::: Testo fornito :::

Riccardo Luna, nominato Digital Champion per l’Italia, ha fallito. In un mondo che funziona a dovere, Riccardo Luna dovrebbe quindi dimettersi, lasciare l’incarico affidatogli dal Primo Ministro Renzi e sciogliere l’associazione Digital Champions legata alla carica Digital Champion.
O, viceversa, dovrebbe essere Matteo Renzi a sostituirlo, riconoscendo che il Campione Digitale ha ingarbugliato e incancrenito a tal punto la situazione che il meglio per il Paese – non per Luna, non per l’associazione privata da lui creata e amministrata, non per i numerosi sottopancia che speravano di trarre vantaggio dalla situazione – è di avere una nuova persona con un profilo magari diverso.
Lo so, sono parole forti e daranno la possibilità a Luna di ribadire che io, dal 2008, ce l’ho con lui. Poco importa, non è questione personale anche perché il mio lavoro quotidiano non è né fare storytelling né creare start up né attaccarmi alla mammella della pubblica amministrazione per portare a casa qualche consulenza o poltroncina. Non voglio nemmeno dilungarmi sul perché l’Associazione Digital Champions ha avuto una gestione secondo me poco trasparente.

::: Righe elencate :::

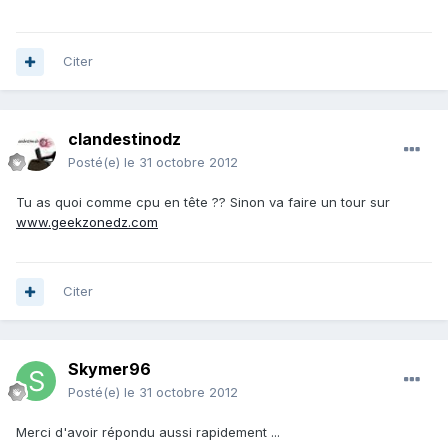
Citer
clandestinodz
Posté(e)
le 31 octobre 2012
Tu as quoi comme cpu en tête ?? Sinon va faire un tour sur
www.geekzonedz.com
Citer
Skymer96
Posté(e)
le 31 octobre 2012
Merci d'avoir répondu aussi rapidement ...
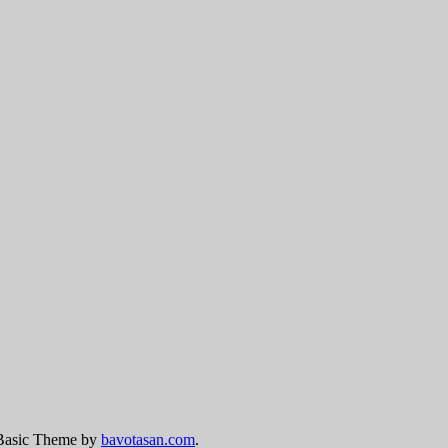
Basic Theme by
bavotasan.com
.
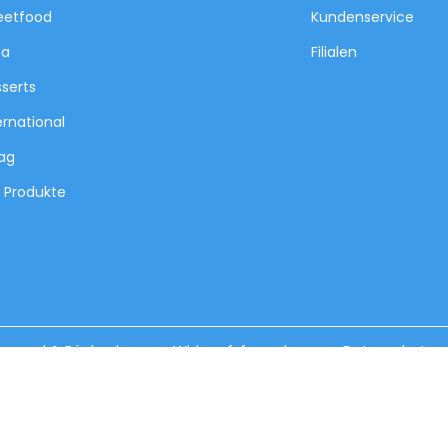
eetfood
Kundenservice
za
Filialen
serts
ernational
tag
e Produkte
ersand & Rückgabe
Widerrufsformular
Datenschutz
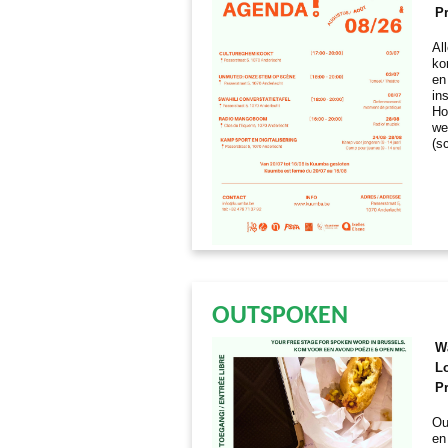
Pr
Al
ko
en
in
Ho
we
(s
OUTSPOKEN
W
Lo
Pr
Ou
en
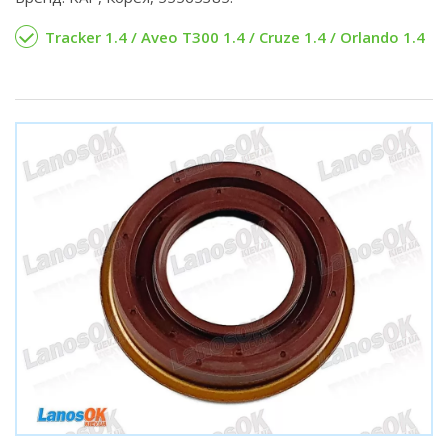
Tracker 1.4 / Aveo T300 1.4 / Cruze 1.4 / Orlando 1.4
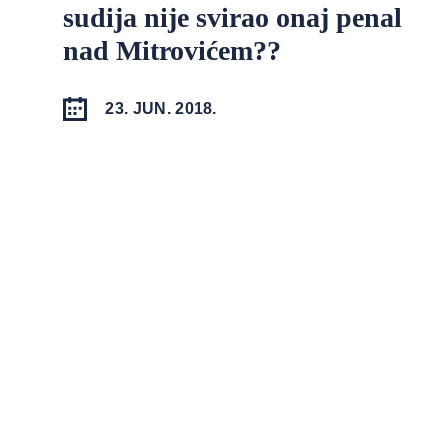
sudija nije svirao onaj penal
nad Mitrovićem??
23. JUN. 2018.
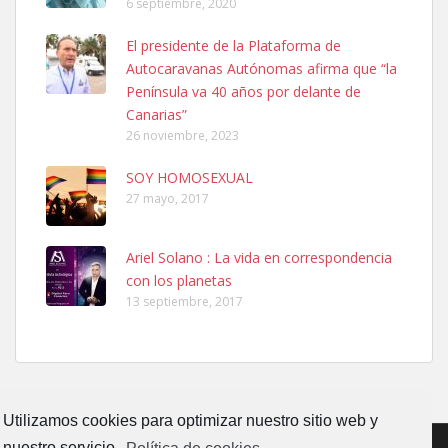
6 septiembre, 2020
Ninfa perdida
El presidente de la Plataforma de
El día 5 se los perdió una ninfa papillera, asustada tiene miedo a la
Autocaravanas Autónomas afirma que “la
calle, se perdió por la zon...
Península va 40 años por delante de
Leales.org » Gran Canaria
|
6.7.2025
Canarias”
26 noviembre, 2023
SOY HOMOSEXUAL
27 mayo, 2017
Ariel Solano : La vida en correspondencia
Adopcion
con los planetas
Busco casa de acogida para mi perrita ya que por temas de trabajo
13 septiembre, 2017
no la puedo tener. Solo gente r...
Leales.org » Gran Canaria
|
4.7.2025
Utilizamos cookies para optimizar nuestro sitio web y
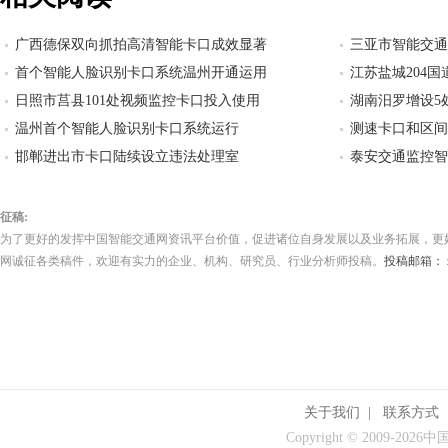
广西德保双向抓拍高清智能卡口成效显著
三亚市智能交通
首个智能人脸识别卡口系统温州开通运用
江苏盐城204
日照市莒县101处视频监控卡口投入使用
湖南汨罗增设5
温州首个智能人脸识别卡口系统运行
测速卡口和区间
邯郸进出市卡口陆续设立违法处理室
泰安交通监控智
征稿:
为了更好的发挥中国智能交通网资讯平台价值，促进诸位自身发展以及业务拓展，更
网诚征各类稿件，欢迎有实力的企业、机构、研究员、行业分析师投稿。
投稿邮箱： zw.
关于我们
|
联系方式
Copyright © 2009-
2026中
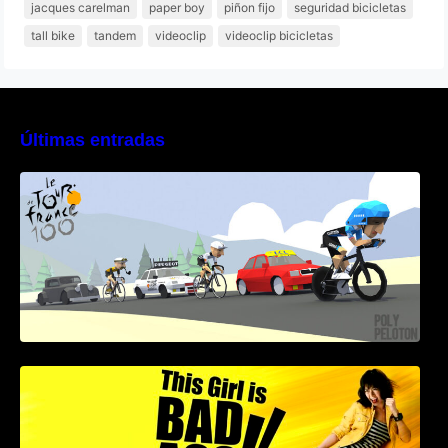
jacques carelman
paper boy
piñon fijo
seguridad bicicletas
tall bike
tandem
videoclip
videoclip bicicletas
Últimas entradas
Poly Peloton y 8bit Biker
This Girl Is Badass – Escena lucha en bici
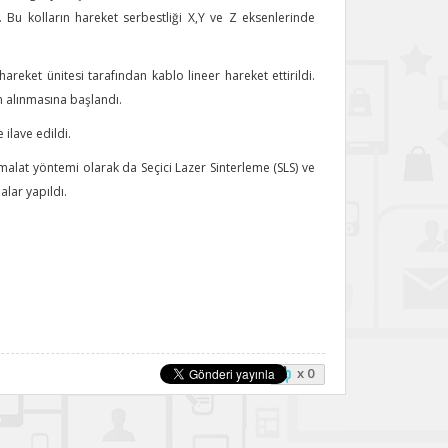
ı. Bu kolların hareket serbestliği X,Y ve Z eksenlerinde
areket ünitesi tarafından kablo lineer hareket ettirildi.
n alınmasına başlandı.
ilave edildi.
malat yöntemi olarak da Seçici Lazer Sinterleme (SLS) ve
malar yapıldı.
x 0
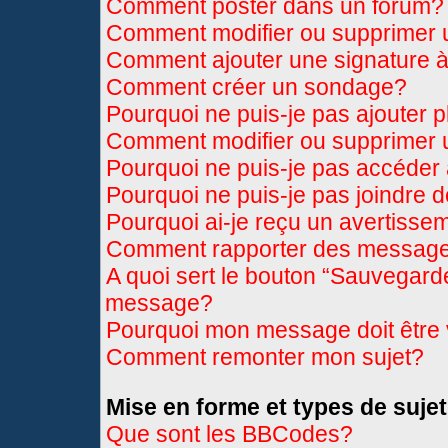
Comment poster dans un forum?
Comment modifier ou supprimer
Comment ajouter une signature
Comment créer un sondage?
Pourquoi ne puis-je pas ajouter 
Comment modifier ou supprimer
Pourquoi ne puis-je pas accéder
Pourquoi ne puis-je pas joindre 
Pourquoi ai-je reçu un avertisse
Comment rapporter des message
A quoi sert le bouton “Sauvegard
message?
Pourquoi mon message doit être 
Comment remonter mon sujet?
Mise en forme et types de sujet
Que sont les BBCodes?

:::

### Compito 1
Ripeti alla lettera il passo del testo su Riccardo Luna che va da "O, viceversa, dovrebbe" fino a "profilo magari diverso." compreso.
### Compito 2
Riproduci fedelmente le righe elencate, dall'inizio fino alla riga che contiene "23. JUN. 2018." inclusa, omettendo le immagini.

### Risposta 1
O, viceversa, dovrebbe essere Matteo Renzi a sostituirlo, riconoscendo che il Campione Digitale ha ingarbugliato e incancrenito a tal punto la situazione che il meglio per il Paese – non per Luna, non per l’associazione privata da lui creata e amministrata, non per i numerosi sottopancia che speravano di trarre vantaggio dalla situazione – è di avere una nuova persona con un profilo magari diverso.

### Risposta 2
Citer
clandestinodz
Posté(e)
le 31 octobre 2012
Tu as quoi comme cpu en tête ?? Sinon va faire un tour sur
www.geekzonedz.com
Citer
Skymer96
Posté(e)
le 31 octobre 2012
Merci d'avoir répondu aussi rapidement ...
Basic Theme by
bavotasan.com
.
eetfood
Kundenservice
za
Filialen
serts
ernational
tag
e Produkte
ersand & Rückgabe
Widerrufsformular
Datenschutz
Pr
Al
ko
en
in
Ho
we
(s
OUTSPOKEN
W
Lo
Pr
Ou
en
Tracker 1.4 / Aveo T300 1.4 / Cruze 1.4 / Orlando 1.4
sudija nije svirao onaj penal
nad Mitrovićem??
23. JUN. 2018.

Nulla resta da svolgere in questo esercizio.